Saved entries
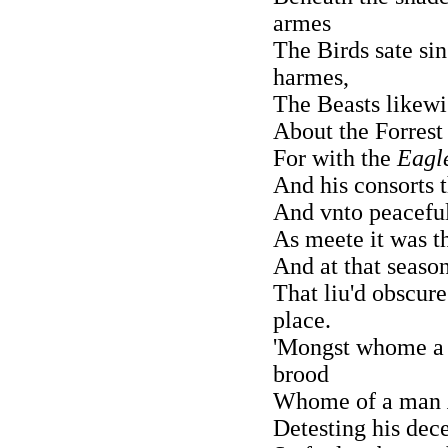
armes
The Birds sate sin
harmes,
The Beasts likewi
About the Forrest
For with the
Eagl
And his consorts 
And vnto peacefull
As meete it was 
And at that seaso
That liu'd obscur
place.
'Mongst whome a 
brood
Whome of a man
Detesting his dece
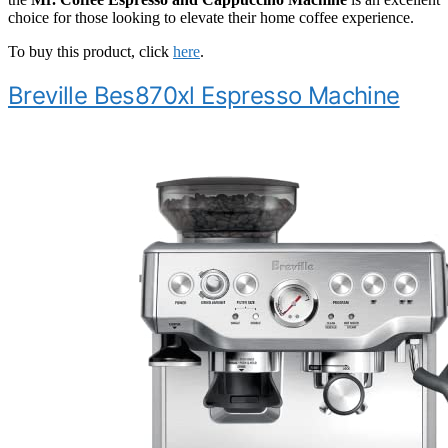
choice for those looking to elevate their home coffee experience.
To buy this product, click
here
.
Breville Bes870xl Espresso Machine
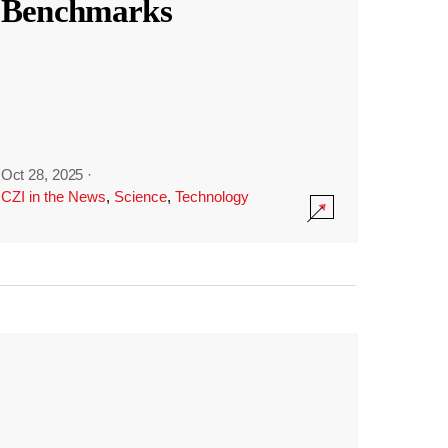
Benchmarks
Oct 28, 2025
·
CZI in the News
,
Science
,
Technology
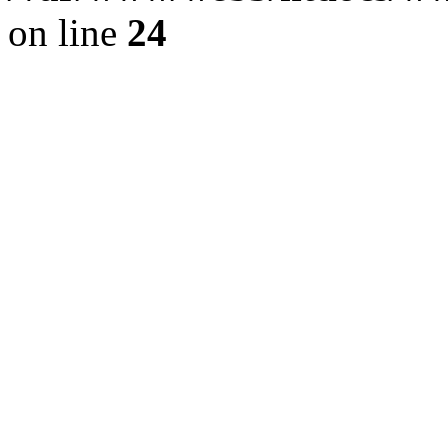
on line
24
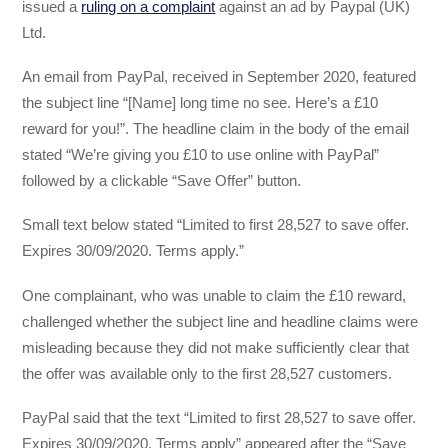
issued a
ruling on a complaint
against an ad by Paypal (UK)
Ltd.
An email from PayPal, received in September 2020, featured
the subject line “[Name] long time no see. Here’s a £10
reward for you!”. The headline claim in the body of the email
stated “We’re giving you £10 to use online with PayPal”
followed by a clickable “Save Offer” button.
Small text below stated “Limited to first 28,527 to save offer.
Expires 30/09/2020. Terms apply.”
One complainant, who was unable to claim the £10 reward,
challenged whether the subject line and headline claims were
misleading because they did not make sufficiently clear that
the offer was available only to the first 28,527 customers.
PayPal said that the text “Limited to first 28,527 to save offer.
Expires 30/09/2020. Terms apply” appeared after the “Save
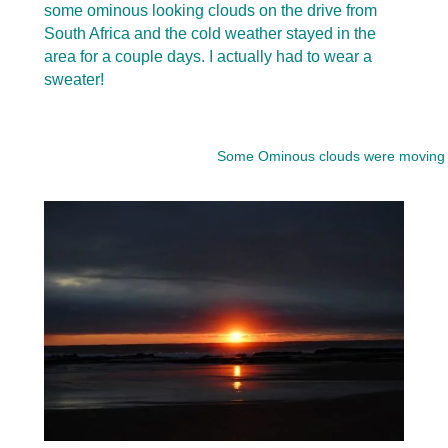
some ominous looking clouds on the drive from
South Africa and the cold weather stayed in the
area for a couple days. I actually had to wear a
sweater!
Some Ominous clouds were moving in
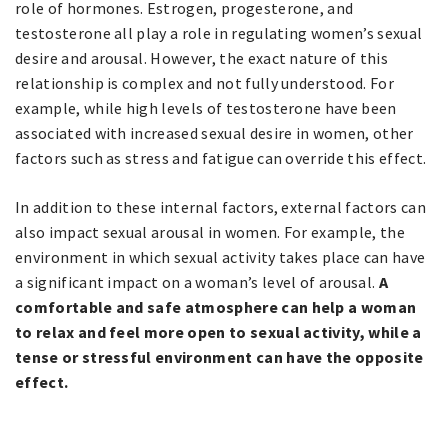
role of hormones. Estrogen, progesterone, and
testosterone all play a role in regulating women’s sexual
desire and arousal. However, the exact nature of this
relationship is complex and not fully understood. For
example, while high levels of testosterone have been
associated with increased sexual desire in women, other
factors such as stress and fatigue can override this effect.
In addition to these internal factors, external factors can
also impact sexual arousal in women. For example, the
environment in which sexual activity takes place can have
a significant impact on a woman’s level of arousal.
A
comfortable and safe atmosphere can help a woman
to relax and feel more open to sexual activity, while a
tense or stressful environment can have the opposite
effect.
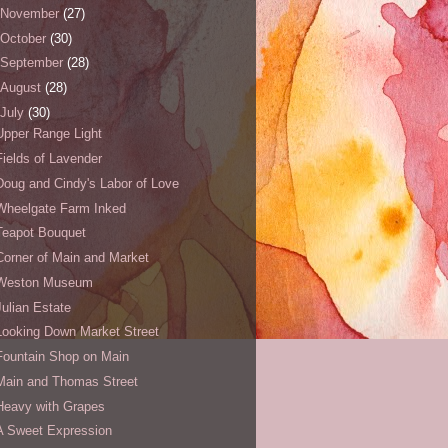
November
(27)
October
(30)
September
(28)
August
(28)
July
(30)
Upper Range Light
Fields of Lavender
Doug and Cindy's Labor of Love
Wheelgate Farm Inked
Teapot Bouquet
Corner of Main and Market
Weston Museum
Julian Estate
Looking Down Market Street
Fountain Shop on Main
Main and Thomas Street
Heavy with Grapes
A Sweet Expression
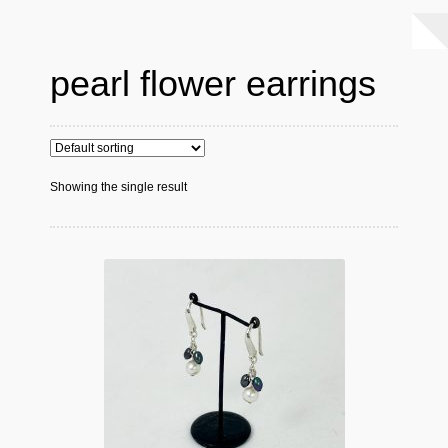
pearl flower earrings
Showing the single result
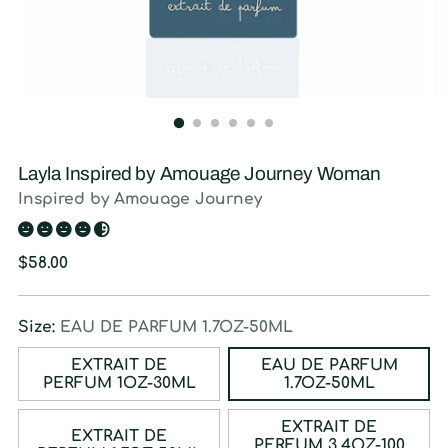
Layla Inspired by Amouage Journey Woman
Inspired by Amouage Journey
Regular
$58.00
price
Size:
EAU DE PARFUM 1.7OZ-50ML
EXTRAIT DE
EAU DE PARFUM
PERFUM 1OZ-30ML
1.7OZ-50ML
EXTRAIT DE
EXTRAIT DE
PERFUM 3.4OZ-100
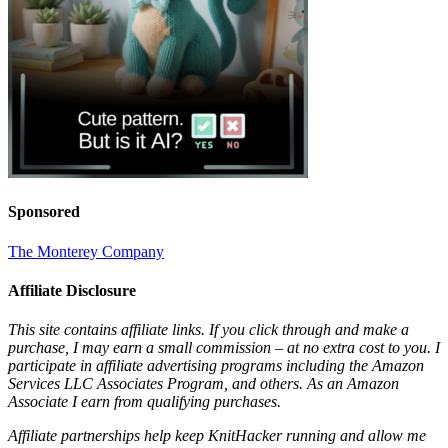
Sponsored
The Monterey Company
Affiliate Disclosure
This site contains affiliate links. If you click through and make a
purchase, I may earn a small commission – at no extra cost to you. I
participate in affiliate advertising programs including the Amazon
Services LLC Associates Program, and others. As an Amazon
Associate I earn from qualifying purchases.
Affiliate partnerships help keep KnitHacker running and allow me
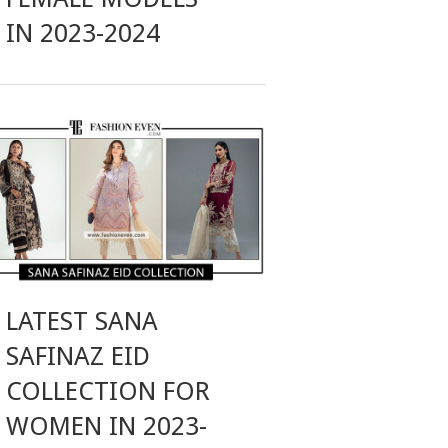
IN 2023-2024
LATEST SANA
SAFINAZ EID
COLLECTION FOR
WOMEN IN 2023-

#### Activity
Copy the records word for word, beginning at the start and stopping after the line that contains "Some Ominous clouds were moving in". Leave the pictures out of your copy.

#### Solution for this task
armes
The Birds sate sin
harmes,
The Beasts likewi
About the Forrest
For with the
Eagl
And his consorts 
And vnto peacefull
As meete it was 
And at that seaso
That liu'd obscur
place.
'Mongst whome a 
brood
Whome of a man
Detesting his dece
choice for those looking to elevate their home coffee experience.
To buy this product, click
here
.
Breville Bes870xl Espresso Machine
Benchmarks
Oct 28, 2025
·
CZI in the News
,
Science
,
Technology
on line
24
issued a
ruling on a complaint
against an ad by Paypal (UK)
Ltd.
An email from PayPal, received in September 2020, featured
the subject line “[Name] long time no see. Here’s a £10
reward for you!”. The headline claim in the body of the email
stated “We’re giving you £10 to use online with PayPal”
followed by a clickable “Save Offer” button.
Small text below stated “Limited to first 28,527 to save offer.
Expires 30/09/2020. Terms apply.”
One complainant, who was unable to claim the £10 reward,
challenged whether the subject line and headline claims were
misleading because they did not make sufficiently clear that
the offer was available only to the first 28,527 customers.
PayPal said that the text “Limited to first 28,527 to save offer.
Expires 30/09/2020. Terms apply” appeared after the “Save
some ominous looking clouds on the drive from
South Africa and the cold weather stayed in the
area for a couple days. I actually had to wear a
sweater!
Some Ominous clouds were moving in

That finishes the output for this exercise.